Dashboard Strategy
[[TOC]]
Philosophy
Dashboards tell stories, not just display metrics.
Dashboard Hierarchy
Home Dashboard (default)
├─→ Drill-down: Infrastructure
├─→ Drill-down: Identity & Security
├─→ Drill-down: AI & Agents
├─→ Drill-down: Voice & Telephony
├─→ Drill-down: DevOps & CI/CD
├─→ Drill-down: Observability Stack
└─→ Drill-down: SRE Agent Performance (meta)
Dashboard: 01_Platform_Health
Purpose: Executive overview, demo entry point
Row 1: Key Performance Indicators
┌─────────────┬─────────────┬─────────────┬─────────────┐
│ Services Up │ Active │ Incidents │ MTTR │
│ │ Incidents │ Resolved │ │
│ 26/26 │ 0 │ Today: 3 │ 43s avg │
│ ✅ 100% │ │ │ │
└─────────────┴─────────────┴─────────────┴─────────────┘
Query (Services Up):
sum(up{job="docker"})
Query (MTTR):
avg_over_time(incident_resolution_duration_seconds[24h])
Row 2: Traffic Overview
┌───────────────────────────────────────────────────────────┐
│ Request Rate by Service (last 1h) [Time Series] │
│ │
│ Legend: │
│ ━━━ Traefik (450 req/min) │
│ ━━━ API Gateway (230 req/min) │
│ ━━━ Auth (89 req/min) │
└───────────────────────────────────────────────────────────┘
Query:
sum(rate(http_requests_total[5m])) by (service) * 60
Row 3: Error Tracking
┌───────────────────────────────────────────────────────────┐
│ Error Rate by Service (last 15m) [Bar Chart] │
│ │
│ Redis ████ 0.02% │
│ Postgres ▏ 0.00% │
│ Traefik ██████ 0.15% │
│ LangGraph ██ 0.08% │
└───────────────────────────────────────────────────────────┘
Query:
sum(rate({job="docker"} |= "error" [15m])) by (container)
/ sum(rate({job="docker"} [15m])) by (container)
Row 4: Recent Incidents (GitLab Integration)

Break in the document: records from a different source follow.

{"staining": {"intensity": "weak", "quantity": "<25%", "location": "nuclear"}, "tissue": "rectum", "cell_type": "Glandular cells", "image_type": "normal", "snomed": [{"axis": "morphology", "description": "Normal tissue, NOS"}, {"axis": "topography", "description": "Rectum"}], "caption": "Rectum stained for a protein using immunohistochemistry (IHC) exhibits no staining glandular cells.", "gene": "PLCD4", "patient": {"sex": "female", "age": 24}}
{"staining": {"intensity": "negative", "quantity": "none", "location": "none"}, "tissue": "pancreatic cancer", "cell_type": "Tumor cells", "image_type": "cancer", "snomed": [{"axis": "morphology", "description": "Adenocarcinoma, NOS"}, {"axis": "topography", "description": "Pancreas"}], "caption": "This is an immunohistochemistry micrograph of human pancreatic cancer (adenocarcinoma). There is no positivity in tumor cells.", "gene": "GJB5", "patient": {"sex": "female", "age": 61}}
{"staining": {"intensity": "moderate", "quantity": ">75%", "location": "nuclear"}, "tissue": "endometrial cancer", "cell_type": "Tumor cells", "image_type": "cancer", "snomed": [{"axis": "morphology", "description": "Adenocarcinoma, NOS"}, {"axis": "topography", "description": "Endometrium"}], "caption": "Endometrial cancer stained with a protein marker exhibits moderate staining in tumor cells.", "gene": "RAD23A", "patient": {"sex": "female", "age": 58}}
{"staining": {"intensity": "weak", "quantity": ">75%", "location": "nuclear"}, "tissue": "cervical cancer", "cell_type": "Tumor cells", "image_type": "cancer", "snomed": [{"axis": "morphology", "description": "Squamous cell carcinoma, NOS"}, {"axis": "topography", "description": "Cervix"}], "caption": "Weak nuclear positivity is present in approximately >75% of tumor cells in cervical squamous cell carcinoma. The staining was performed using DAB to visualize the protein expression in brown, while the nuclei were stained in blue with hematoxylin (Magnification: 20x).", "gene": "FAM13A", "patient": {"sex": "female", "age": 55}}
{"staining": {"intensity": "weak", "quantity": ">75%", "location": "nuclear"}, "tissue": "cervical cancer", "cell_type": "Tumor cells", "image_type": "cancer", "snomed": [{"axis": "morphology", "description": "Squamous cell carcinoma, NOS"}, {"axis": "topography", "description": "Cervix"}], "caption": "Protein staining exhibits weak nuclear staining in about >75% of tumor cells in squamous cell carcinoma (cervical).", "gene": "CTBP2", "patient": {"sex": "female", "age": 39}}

┌───────────────────────────────────────────────────────────┐
│ Recent Incidents [Table] │
│ │
│ ID │ Service │ Status │ Duration │ Link │
│ #847 │ Redis │ ✅ Resolved│ 43s │ [View] │
│ #846 │ Postgres │ ✅ Resolved│ 2m 15s │ [View] │
│ #843 │ API GW │ ⚠️ Escalated│ 12m 4s │ [View] │
└───────────────────────────────────────────────────────────┘
Data Source: GitLab API
Query:
GET /api/v4/projects/{project_id}/issues?labels=incident,aiops-managed&state=all&per_page=10
Row 5: Agent Activity Stream
┌───────────────────────────────────────────────────────────┐
│ Agent Reasoning (Live SSE Stream) [Logs Panel] │
│ │
│ [11:43:21] 🔍 Alert received: Redis connection failures │
│ [11:43:24] 📊 Querying Loki: 847 errors in 2 minutes │
│ [11:43:26] 🧠 Root cause: Container OOM killed │
│ [11:43:28] 📖 Matched runbook: redis-conn-failure-v1 │
│ [11:43:30] 🔧 Executing: docker restart redis │
│ [11:44:04] ✅ Health check passed. Service restored. │
└───────────────────────────────────────────────────────────┘
Data Source: Loki
Query:
{job="agent-thoughts"} |= ""
Dashboard: 02_Infrastructure
Traefik Panels
- Request rate (by route)
- Latency percentiles (p50, p95, p99)
- Error rate (4xx vs 5xx)
- Backend health status
Queries:
# Request rate
sum(rate(traefik_service_requests_total[5m])) by (service)
# Latency p99
histogram_quantile(0.99,
sum(rate(traefik_service_request_duration_seconds_bucket[5m])) by (le, service)
)
# Error rate
sum(rate(traefik_service_requests_total{code=~"5.."}[5m])) by (service)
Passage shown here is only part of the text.